The sub-aggregation approach looks right to me, you first aggregate per topic, than per date_histogram, you could also do it the other way (more performant if your index is sorted using the timestamp).

Another alternative is a composite aggregation. The output of that might be less confusing.

Here is an example:

GET yogurt_insights/_search
{
  "query": {... your query ...}
  "size": 0,
  "aggs": {
    "t-dh": {
      "composite": {
        "sources": [
          {
            "top": {
              "terms": {
                "field": "topic"
              }
            }
          },
          {
            "dh": {
              "date_histogram": {
                "field": "insight_max_date",
                "calendar_interval": "1w"
              }
            }
          }
        ]
      }
    }
  }
}

The output I get with my query is following.

    "agg" : {
      "doc_count_error_upper_bound" : 0,
      "sum_other_doc_count" : 0,
      "buckets" : [
        {
          "key" : "Meal Replacement",
          "doc_count" : 2,
          "agg" : {
            "buckets" : [
              {
                "key_as_string" : "14-04-2019 00:00:00",
                "key" : 1555200000000,
                "doc_count" : 2
              }
            ]
          }
        },
        {
          "key" : "Sustainable",
          "doc_count" : 2,
          "agg" : {
            "buckets" : [
              {
                "key_as_string" : "14-04-2019 00:00:00",
                "key" : 1555200000000,
                "doc_count" : 2
              }
            ]
          }
        },
        {
          "key" : "Oats",
          "doc_count" : 1,
          "agg" : {
            "buckets" : [
              {
                "key_as_string" : "14-04-2019 00:00:00",
                "key" : 1555200000000,
                "doc_count" : 1
              }
            ]
          }
        }
      ]
    }
  }


The expected output should be something like this:

"buckets" : [
              {
                "key_as_string" : "14-04-2019 00:00:00",
                "key" : 1555200000000,
                agg:  {
                    { "key" : "Sustainable"
                      "doc_count" : 2 }, {"key" : "Oats"
                      "doc_count" : 1"} 
                 }
              },
           {
                "key_as_string" : "14-04-2019 00:00:00",
                "key" : 1555200000000,
                agg:  {
                    { "key" : "Sustainable"
                      "doc_count" : 2 }, {"key" : "Meal Replacement"
                      "doc_count" : 2"} 
                 }
              }
            ]

That is per week accumulated docs.

You can switch the order and 1st aggregate per date_histogram and than terms (sub-aggregation), the result looks different but is internally equal.
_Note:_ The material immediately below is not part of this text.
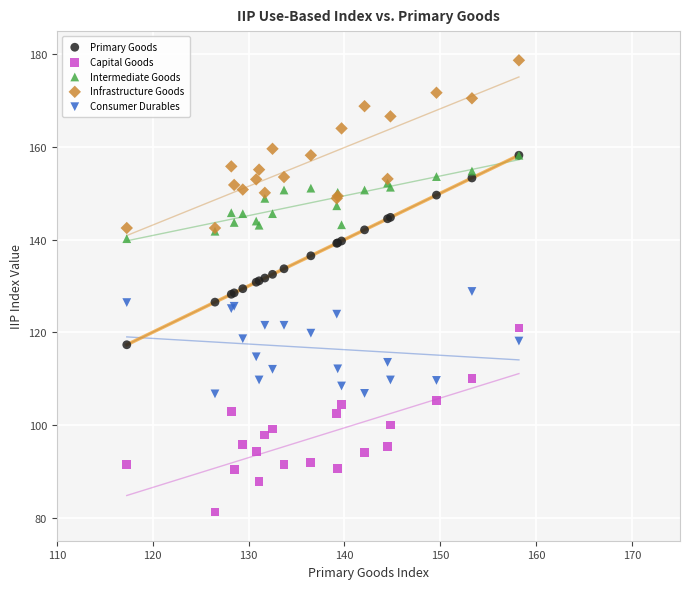

Which series contains the lowest Y value?

Capital Goods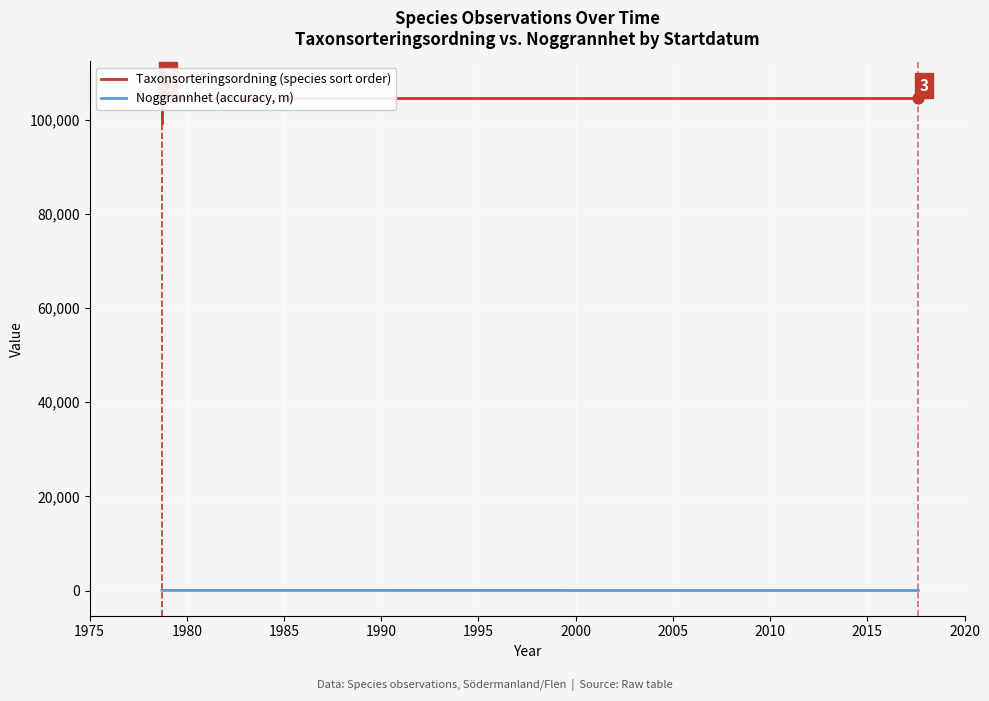

Is the value of Taxonsorteringsordning (species sort order) at 1995 greater than the value of Noggrannhet (accuracy, m) at 1985?

Yes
I tried following which would solve my purpose, but just a small part remains. Can we set the first and last limit of histogram? I want this histogram to start from min date ("insight_min_date") and end on max date field ("insight_max_date").

{
"query":{"bool":{"must" : [
       { "range" : { "insight_max_date" : { "lte" : "31-12-2019"} } },
       { "range" : { "insight_min_date" : {"gte":"11-10-2019" } }}
     ]
}
},"aggregations":{
 "agg":{"terms":{"field":"topic","order":[{"_count":"desc"}]},"aggregations":{"agg":{"date_histogram":{"field":"insight_min_date","interval":"1w","offset":0,"format": "dd-MM-yyyy"}}}}}
}

This topic was automatically closed 28 days after the last reply. New replies are no longer allowed.